University of Toronto student and permanent resident of Canada, Tahmid Khan, was granted bail on Sunday after spending three months in a Bangladeshi jail.

Khan was present during an almost 12-hour siege in a café in Dhaka on July 1. Gunmen attacked the café, killing 20 and holding another 13 hostage. The police arrived the following morning and were able to free the 13 hostages, but took Khan and another British citizen, Hasnat Karim, to be questioned as witnesses.

According to Section 52 of the Bangladeshi Code of Criminal Procedure, the police are allowed to question someone without an official warrant.

“It’s been hard, because [Khan] spent three months [in jail], and watching someone you care about go through something like this, and not really being able to help him directly,” said Josh Grondin, a U of T student and a friend of Khan. “So now that we know that he’s not in much danger anymore and is on track to come back to Toronto, it feels really good.”

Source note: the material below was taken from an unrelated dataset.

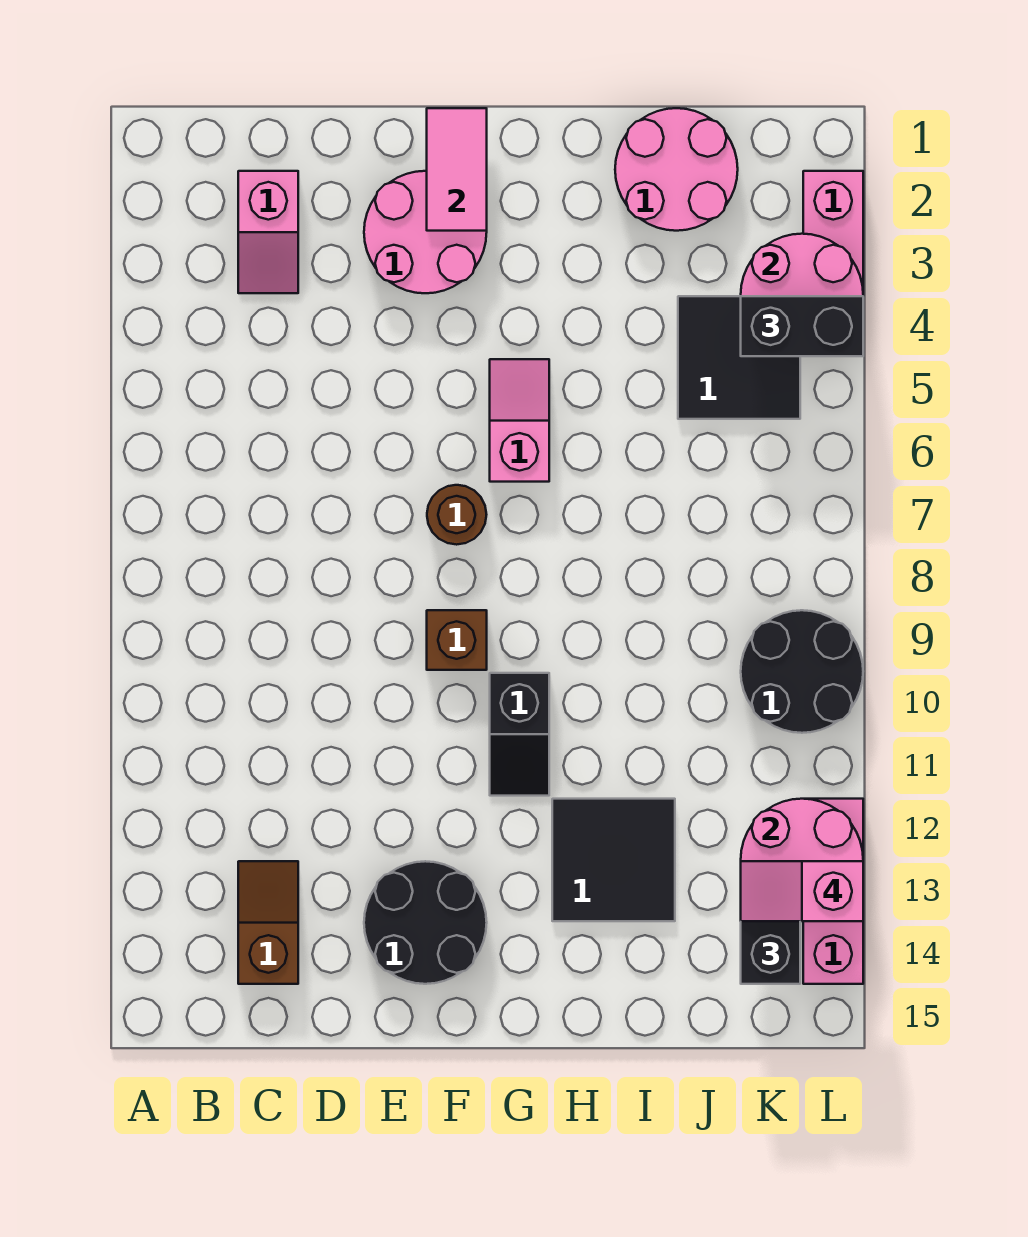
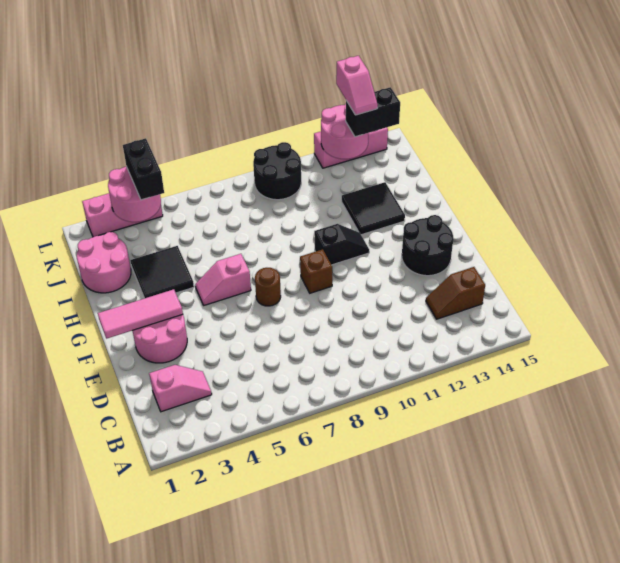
pink 1x2 tile [427,108,487,231] -> pink 1x3 tile [98,289,183,339]
black 2x2 tile [678,296,800,419] -> black 2x2 tile moved to [130,246,194,298]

In a U of T News article published yesterday, Althea Blackburn-Evans, the director of media relations at U of T, said that the university was pleased that Khan was granted the bail.

“We’re looking forward to his return to the university and we will do everything we can to support him when he is ready to resume his studies,” stated Blackburn-Evans.

It is still unclear when Khan will be able to return back to Toronto, as of press time.

The Dhaka Tribune also reported yesterday on its website that, in spite of the current bail, a court hearing has been scheduled to take place on Wednesday following a petition filed by police alleging that Khan did not cooperate with them during the investigation.

“I personally don’t think it would be a problem to dismiss [Khan] easily; I think it’s more of a formality,” said Grondin.